How to Measure Rough-In for a Corner Toilet
Sometimes, plumbers install toilets with the back facing a corner instead of flashing against a wall. If that is the case with your bathroom, it complicates the process of measuring the rough-in. To get a precise measurement for a corner toilet, begin by placing the measuring tape against one wall, ignoring any baseboard.
Now pull the other side of the tape and take the measurement to the central bolts. Repeat the process for the opposite wall that the toilet unit sits against. Typically, the two measurements should generate the same measurement, which is the rough-in. Here is a list of corner toilets to explore.
How to Measure Rough-In for a Rear Outlet Toilet
Rear-outlet toilet systems are configured a bit differently. Instead of waste exiting through the floor, it is designed to exit through the bathroom wall. So, the rough-in measurement for a rear-outlet toilet unit is the distance from the bathroom’s finished floor to the center of the waste outlet.
This number will generally be smaller than what you would get on a regular toilet, often by half. So, it’s not strange to get rough-in measurements of 5, 6, or 7 inches.

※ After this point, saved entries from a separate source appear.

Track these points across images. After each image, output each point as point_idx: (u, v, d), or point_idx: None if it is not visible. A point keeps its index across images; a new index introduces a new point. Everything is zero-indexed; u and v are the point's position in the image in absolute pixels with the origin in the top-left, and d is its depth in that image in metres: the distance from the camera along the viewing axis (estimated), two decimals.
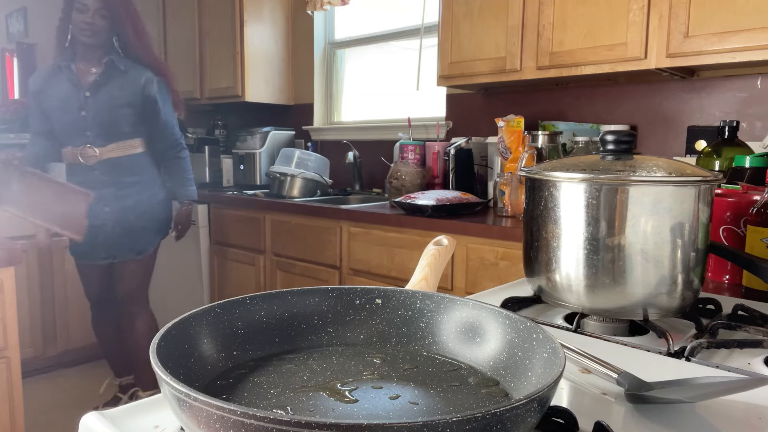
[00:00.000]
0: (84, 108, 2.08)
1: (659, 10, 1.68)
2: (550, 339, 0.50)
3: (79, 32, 2.04)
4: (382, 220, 2.07)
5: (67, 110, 2.09)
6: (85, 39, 2.05)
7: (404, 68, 2.95)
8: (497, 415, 0.37)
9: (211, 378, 0.53)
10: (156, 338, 0.48)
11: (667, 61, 1.68)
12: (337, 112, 3.34)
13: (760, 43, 1.51)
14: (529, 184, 0.81)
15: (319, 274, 2.35)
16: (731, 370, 0.65)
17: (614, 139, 0.76)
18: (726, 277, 1.15)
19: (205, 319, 0.56)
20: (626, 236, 0.71)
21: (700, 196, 0.72)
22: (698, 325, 0.76)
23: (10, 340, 1.52)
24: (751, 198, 1.13)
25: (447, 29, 2.22)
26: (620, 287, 0.73)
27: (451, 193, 2.04)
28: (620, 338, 0.76)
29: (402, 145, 2.51)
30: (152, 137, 2.23)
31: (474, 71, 2.15)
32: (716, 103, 1.91)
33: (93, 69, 2.10)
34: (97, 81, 2.08)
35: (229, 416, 0.36)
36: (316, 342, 0.62)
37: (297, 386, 0.52)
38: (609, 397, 0.58)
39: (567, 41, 1.88)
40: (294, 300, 0.63)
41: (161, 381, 0.41)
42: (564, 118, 2.26)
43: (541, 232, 0.79)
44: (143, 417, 0.52)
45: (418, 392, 0.51)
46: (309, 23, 3.25)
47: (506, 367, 0.55)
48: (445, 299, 0.62)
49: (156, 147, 2.25)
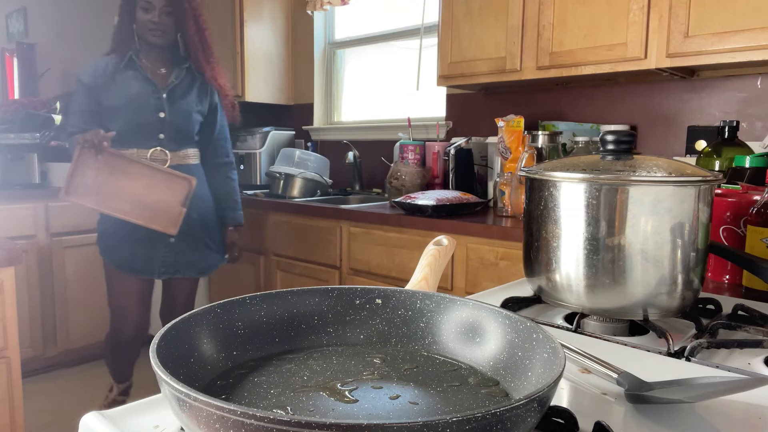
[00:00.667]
0: (163, 109, 1.94)
1: (659, 10, 1.68)
2: (550, 339, 0.50)
3: (147, 32, 1.92)
4: (382, 220, 2.07)
5: (141, 110, 1.93)
6: (155, 39, 1.94)
7: (404, 68, 2.95)
8: (497, 415, 0.37)
9: (211, 378, 0.53)
10: (156, 338, 0.48)
11: (667, 61, 1.68)
12: (337, 112, 3.34)
13: (760, 43, 1.51)
14: (529, 184, 0.81)
15: (319, 274, 2.35)
16: (731, 370, 0.65)
17: (614, 139, 0.76)
18: (726, 277, 1.15)
19: (205, 319, 0.56)
20: (626, 236, 0.71)
21: (700, 196, 0.72)
22: (698, 325, 0.76)
23: (10, 340, 1.52)
24: (751, 198, 1.13)
25: (447, 29, 2.22)
26: (620, 287, 0.73)
27: (451, 193, 2.04)
28: (620, 338, 0.76)
29: (402, 145, 2.51)
30: (206, 149, 2.11)
31: (474, 71, 2.15)
32: (716, 103, 1.91)
33: (162, 69, 1.99)
34: (174, 83, 1.98)
35: (229, 416, 0.36)
36: (316, 342, 0.62)
37: (297, 386, 0.52)
38: (609, 397, 0.58)
39: (567, 41, 1.88)
40: (294, 300, 0.63)
41: (161, 381, 0.41)
42: (564, 118, 2.26)
43: (541, 232, 0.79)
44: (143, 417, 0.52)
45: (418, 392, 0.51)
46: (309, 23, 3.25)
47: (506, 367, 0.55)
48: (445, 299, 0.62)
49: (208, 161, 2.12)
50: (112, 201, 1.79)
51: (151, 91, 1.95)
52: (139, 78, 1.96)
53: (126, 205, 1.81)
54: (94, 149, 1.79)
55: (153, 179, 1.83)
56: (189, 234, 2.01)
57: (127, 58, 1.96)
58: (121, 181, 1.80)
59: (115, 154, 1.81)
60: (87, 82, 1.95)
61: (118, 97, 1.93)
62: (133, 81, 1.95)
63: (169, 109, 1.96)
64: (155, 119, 1.94)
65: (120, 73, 1.95)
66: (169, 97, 1.97)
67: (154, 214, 1.83)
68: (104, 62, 1.98)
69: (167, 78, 1.99)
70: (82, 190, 1.77)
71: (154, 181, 1.83)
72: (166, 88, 1.97)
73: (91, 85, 1.94)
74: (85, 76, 1.96)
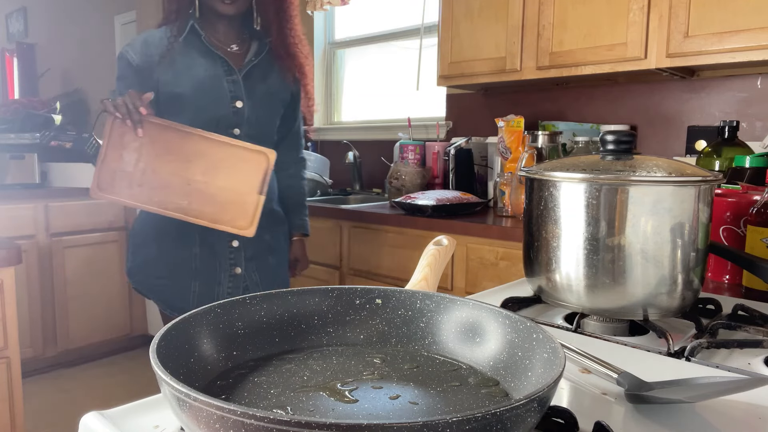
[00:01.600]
0: (240, 97, 1.47)
1: (659, 10, 1.68)
2: (550, 339, 0.50)
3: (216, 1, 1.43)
4: (382, 220, 2.07)
5: (213, 98, 1.45)
6: (225, 8, 1.43)
7: (404, 68, 2.95)
8: (497, 415, 0.37)
9: (211, 378, 0.53)
10: (156, 338, 0.48)
11: (667, 61, 1.68)
12: (337, 112, 3.34)
13: (760, 43, 1.51)
14: (529, 184, 0.81)
15: (319, 274, 2.35)
16: (731, 370, 0.65)
17: (614, 139, 0.76)
18: (726, 277, 1.15)
19: (205, 319, 0.56)
20: (626, 236, 0.71)
21: (700, 196, 0.72)
22: (698, 325, 0.76)
23: (10, 340, 1.52)
24: (751, 198, 1.13)
25: (447, 29, 2.22)
26: (620, 287, 0.73)
27: (451, 193, 2.04)
28: (620, 338, 0.76)
29: (402, 145, 2.51)
30: (279, 146, 1.59)
31: (474, 71, 2.15)
32: (716, 103, 1.91)
33: (234, 46, 1.51)
34: (253, 62, 1.50)
35: (229, 416, 0.36)
36: (316, 342, 0.62)
37: (297, 386, 0.52)
38: (609, 397, 0.58)
39: (567, 41, 1.88)
40: (294, 300, 0.63)
41: (161, 381, 0.41)
42: (564, 118, 2.26)
43: (541, 232, 0.79)
44: (143, 417, 0.52)
45: (418, 392, 0.51)
46: (309, 23, 3.25)
47: (506, 367, 0.55)
48: (445, 299, 0.62)
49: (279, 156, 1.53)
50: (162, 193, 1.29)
51: (223, 72, 1.46)
52: (207, 55, 1.46)
53: (181, 198, 1.30)
54: (130, 120, 1.29)
55: (217, 157, 1.32)
56: (259, 253, 1.56)
57: (188, 28, 1.46)
58: (172, 164, 1.30)
59: (162, 125, 1.31)
60: (137, 62, 1.44)
61: (181, 81, 1.44)
62: (199, 59, 1.46)
63: (248, 96, 1.48)
64: (230, 110, 1.46)
65: (179, 49, 1.46)
66: (246, 81, 1.49)
67: (220, 208, 1.32)
68: (156, 35, 1.47)
69: (242, 57, 1.51)
70: (119, 182, 1.27)
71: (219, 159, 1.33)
72: (243, 69, 1.49)
73: (143, 66, 1.44)
74: (132, 53, 1.45)
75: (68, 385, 2.76)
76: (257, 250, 1.55)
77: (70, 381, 2.82)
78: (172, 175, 1.31)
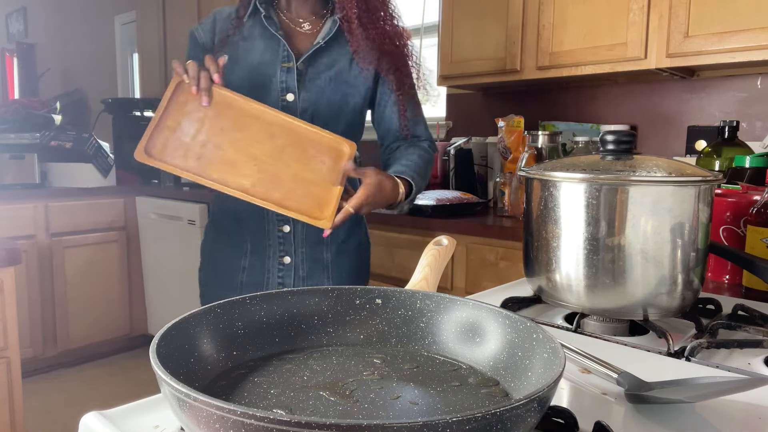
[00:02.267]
0: (292, 89, 1.22)
1: (659, 10, 1.68)
2: (550, 339, 0.50)
3: None
4: (382, 220, 2.07)
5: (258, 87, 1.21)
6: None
7: None
8: (497, 415, 0.36)
9: (211, 378, 0.53)
10: (156, 338, 0.48)
11: (667, 61, 1.68)
12: None
13: (760, 43, 1.51)
14: (529, 184, 0.81)
15: None
16: (731, 370, 0.65)
17: (614, 139, 0.76)
18: (726, 277, 1.15)
19: (205, 319, 0.56)
20: (626, 236, 0.71)
21: (700, 196, 0.72)
22: (698, 325, 0.76)
23: (10, 340, 1.52)
24: (751, 198, 1.13)
25: (447, 29, 2.22)
26: (620, 287, 0.73)
27: (451, 193, 2.04)
28: (620, 338, 0.76)
29: None
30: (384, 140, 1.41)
31: (474, 71, 2.15)
32: (716, 103, 1.91)
33: (306, 25, 1.26)
34: (320, 45, 1.22)
35: (229, 416, 0.36)
36: (316, 342, 0.62)
37: (297, 386, 0.52)
38: (609, 397, 0.58)
39: (567, 41, 1.88)
40: (294, 300, 0.63)
41: (161, 381, 0.41)
42: (564, 118, 2.26)
43: (541, 232, 0.79)
44: (143, 417, 0.52)
45: (418, 392, 0.51)
46: None
47: (506, 367, 0.55)
48: (445, 299, 0.62)
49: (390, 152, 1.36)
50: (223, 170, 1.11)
51: (279, 58, 1.22)
52: (266, 37, 1.23)
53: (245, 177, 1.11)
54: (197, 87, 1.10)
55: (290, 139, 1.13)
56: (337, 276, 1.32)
57: (252, 4, 1.24)
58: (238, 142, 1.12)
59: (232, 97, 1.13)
60: (203, 40, 1.29)
61: (235, 67, 1.24)
62: (258, 42, 1.24)
63: (306, 87, 1.23)
64: (279, 104, 1.21)
65: (246, 29, 1.25)
66: (308, 69, 1.23)
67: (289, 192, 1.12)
68: (225, 12, 1.30)
69: (312, 38, 1.25)
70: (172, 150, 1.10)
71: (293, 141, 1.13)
72: (303, 55, 1.22)
73: (209, 45, 1.28)
74: (201, 31, 1.30)
75: (68, 385, 2.76)
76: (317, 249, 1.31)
77: (70, 381, 2.82)
78: (238, 152, 1.14)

Common Errors to Avoid When Taking a Toilet Rough-In Measurement
There are a few common errors that you need to avoid when it comes to measuring a toilet rough-in. Many people make the mistake of measuring the rough-in from the baseboard that often lies along the perimeter of the bathroom floor. In many cases, this may skew your rough-in measurement by up to 1/2”. Be sure to account for the baseboard when calculating your dimensions.

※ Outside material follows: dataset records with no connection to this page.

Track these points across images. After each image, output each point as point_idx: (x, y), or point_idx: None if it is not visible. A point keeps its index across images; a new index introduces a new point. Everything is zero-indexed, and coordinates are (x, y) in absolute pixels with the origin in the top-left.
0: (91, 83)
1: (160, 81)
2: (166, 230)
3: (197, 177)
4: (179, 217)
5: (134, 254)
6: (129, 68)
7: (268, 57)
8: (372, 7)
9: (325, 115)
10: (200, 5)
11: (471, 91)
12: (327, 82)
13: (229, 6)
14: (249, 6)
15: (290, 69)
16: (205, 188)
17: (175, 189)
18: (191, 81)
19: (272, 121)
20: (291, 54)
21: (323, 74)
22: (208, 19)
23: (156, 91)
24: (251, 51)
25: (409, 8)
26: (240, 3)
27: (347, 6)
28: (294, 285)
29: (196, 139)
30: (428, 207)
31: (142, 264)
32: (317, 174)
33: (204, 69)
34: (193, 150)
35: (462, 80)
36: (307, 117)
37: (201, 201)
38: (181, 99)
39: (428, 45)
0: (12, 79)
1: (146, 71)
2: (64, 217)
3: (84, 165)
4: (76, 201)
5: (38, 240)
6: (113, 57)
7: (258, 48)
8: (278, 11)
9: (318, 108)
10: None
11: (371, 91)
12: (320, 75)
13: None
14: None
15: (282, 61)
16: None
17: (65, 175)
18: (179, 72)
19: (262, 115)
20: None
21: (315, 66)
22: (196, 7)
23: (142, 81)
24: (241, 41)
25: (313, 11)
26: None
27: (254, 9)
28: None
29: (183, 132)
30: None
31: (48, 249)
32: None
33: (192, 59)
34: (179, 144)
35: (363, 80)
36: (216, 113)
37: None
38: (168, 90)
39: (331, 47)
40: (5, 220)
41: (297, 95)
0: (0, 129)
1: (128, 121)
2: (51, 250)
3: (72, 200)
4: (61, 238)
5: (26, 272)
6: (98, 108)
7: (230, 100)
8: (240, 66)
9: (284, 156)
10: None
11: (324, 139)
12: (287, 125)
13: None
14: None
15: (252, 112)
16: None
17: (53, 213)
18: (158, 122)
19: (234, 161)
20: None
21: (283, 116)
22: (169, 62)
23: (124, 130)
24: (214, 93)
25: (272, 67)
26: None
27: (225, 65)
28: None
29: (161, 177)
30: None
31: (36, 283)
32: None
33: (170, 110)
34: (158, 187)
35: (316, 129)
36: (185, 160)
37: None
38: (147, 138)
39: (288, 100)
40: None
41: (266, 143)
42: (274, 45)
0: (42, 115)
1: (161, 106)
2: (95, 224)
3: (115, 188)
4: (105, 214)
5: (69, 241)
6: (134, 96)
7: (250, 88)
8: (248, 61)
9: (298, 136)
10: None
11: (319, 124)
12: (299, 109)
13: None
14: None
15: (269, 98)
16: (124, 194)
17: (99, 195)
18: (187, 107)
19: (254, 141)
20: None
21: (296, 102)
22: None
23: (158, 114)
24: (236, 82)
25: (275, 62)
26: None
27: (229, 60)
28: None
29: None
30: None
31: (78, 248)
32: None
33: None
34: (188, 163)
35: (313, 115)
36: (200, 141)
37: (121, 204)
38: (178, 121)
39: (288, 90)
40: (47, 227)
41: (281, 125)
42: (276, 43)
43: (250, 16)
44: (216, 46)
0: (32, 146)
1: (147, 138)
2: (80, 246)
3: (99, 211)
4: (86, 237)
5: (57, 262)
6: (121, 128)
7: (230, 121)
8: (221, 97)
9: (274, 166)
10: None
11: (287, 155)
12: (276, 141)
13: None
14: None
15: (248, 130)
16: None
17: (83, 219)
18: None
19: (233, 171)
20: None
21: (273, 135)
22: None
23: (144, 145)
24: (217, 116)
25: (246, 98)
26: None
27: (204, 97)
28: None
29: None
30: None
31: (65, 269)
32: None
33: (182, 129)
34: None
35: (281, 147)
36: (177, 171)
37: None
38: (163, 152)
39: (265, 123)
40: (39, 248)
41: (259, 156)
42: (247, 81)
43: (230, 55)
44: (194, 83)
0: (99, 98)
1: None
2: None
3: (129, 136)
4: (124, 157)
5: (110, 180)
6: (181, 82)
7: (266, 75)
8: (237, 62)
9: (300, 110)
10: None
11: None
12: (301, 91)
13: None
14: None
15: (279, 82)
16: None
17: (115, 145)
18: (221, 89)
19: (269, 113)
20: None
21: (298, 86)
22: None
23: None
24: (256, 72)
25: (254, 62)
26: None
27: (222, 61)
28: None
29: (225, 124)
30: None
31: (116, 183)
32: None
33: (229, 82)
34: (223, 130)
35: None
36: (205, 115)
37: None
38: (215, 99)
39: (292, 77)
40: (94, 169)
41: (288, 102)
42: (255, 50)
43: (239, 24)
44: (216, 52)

Secondly, do not measure the bolt cap on the base of the toilet if it is not centered exactly on the discharge hole. Many people often wrongly guess that the bolt cap is centrally aligned with the drain outlet center, which is not a safe bet.

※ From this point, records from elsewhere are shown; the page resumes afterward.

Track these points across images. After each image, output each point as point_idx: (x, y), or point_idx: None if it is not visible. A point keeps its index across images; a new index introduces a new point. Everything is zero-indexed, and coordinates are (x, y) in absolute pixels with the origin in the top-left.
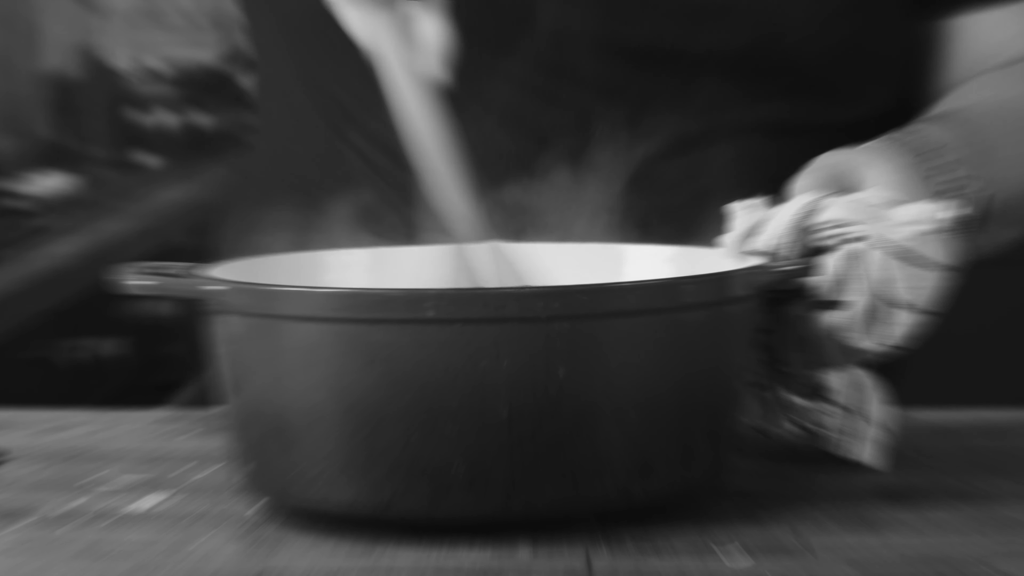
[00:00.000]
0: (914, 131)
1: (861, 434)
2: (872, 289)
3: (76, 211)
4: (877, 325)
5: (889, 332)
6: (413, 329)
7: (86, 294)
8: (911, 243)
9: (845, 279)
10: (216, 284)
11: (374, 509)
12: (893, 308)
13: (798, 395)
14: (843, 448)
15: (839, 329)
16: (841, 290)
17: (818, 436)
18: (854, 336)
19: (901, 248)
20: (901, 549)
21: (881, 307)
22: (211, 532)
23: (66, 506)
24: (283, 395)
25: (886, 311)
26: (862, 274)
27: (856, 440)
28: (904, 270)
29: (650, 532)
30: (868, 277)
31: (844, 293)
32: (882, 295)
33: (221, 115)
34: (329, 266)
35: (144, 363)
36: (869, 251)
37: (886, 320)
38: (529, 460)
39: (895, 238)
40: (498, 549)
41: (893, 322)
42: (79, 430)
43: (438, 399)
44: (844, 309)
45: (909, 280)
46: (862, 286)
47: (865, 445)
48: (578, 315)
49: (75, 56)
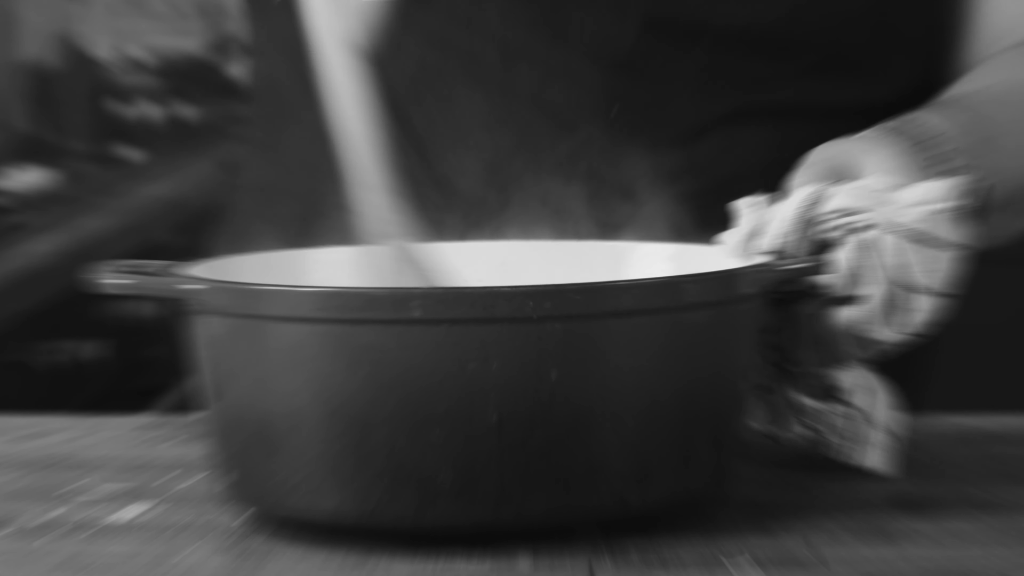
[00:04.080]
0: (912, 120)
1: (868, 439)
2: (889, 277)
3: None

Some people also assume that bigger toilet units, such as ADA-approved or elongated toilets, require a larger rough-in, which is not accurate. You will find elongated toilets designed to fit rough-in of 10 inches and some built to fit 12 or 14 inches.
As a homeowner, you can be flexible with the height and width of your toilet bowl and tank, but the rough-in is something you don’t want to get wrong when shopping for a replacement. Without a precise rough-in, your existing plumbing won’t connect correctly and waste won’t be disposed of appropriately.
To make sure you’ve gotten the right rough-in measurement, measure and confirm your specs several times before heading to the market. Fortunately, almost all toilet rough-in measurements are an even number, rounded between 10 inches, 12 inches, or 14 inches. If you get a number that is weirdly different, you need to check again.
Now that you have all the tips on how to accurately measure a toilet rough-in size, feel free to share with us how your project goes on in the comment box below. Once you have expertly installed your new toilet unit, consider improving your hygiene bathroom experience by investing in an electronic bidet seat for your toilet.
1: Can you replace a 14 inch rough in toilet with a 12 inch rough in toilet unit?
The standard rough-in is 12 inches, but many toilet designs can accommodate distances of 11 to 13 inches. So, it’s possible to replace a 14-inch rough-in model with a 12-inch unit. However, you’ll have to leave a gap between the toilet unit and the wall – approximately 2 inches.
2: What is the difference between 10 inch and 12 inch rough-in toilets?
Most toilet bowls will function well with either a 10″ or a 12″ rough-in. However, a 10″ rough-in tank is much slimmer to accommodate the decreased distance. Since 10″ rough-in is rare these days, a 10″ rough toilet system tends to be more expensive.
3: How much space is needed on either side of a toilet?
Most plumbing codes require at least 15 inches from either side of the bathroom wall or any obstruction and not closer than 30 inches to any other sanitary fixture (center to center). This space is typically measured from the center of the toilet unit to the bathroom walls or other fixtures. Additionally, there should be at least 24 inches of open space in front of the toilet unit or bidet.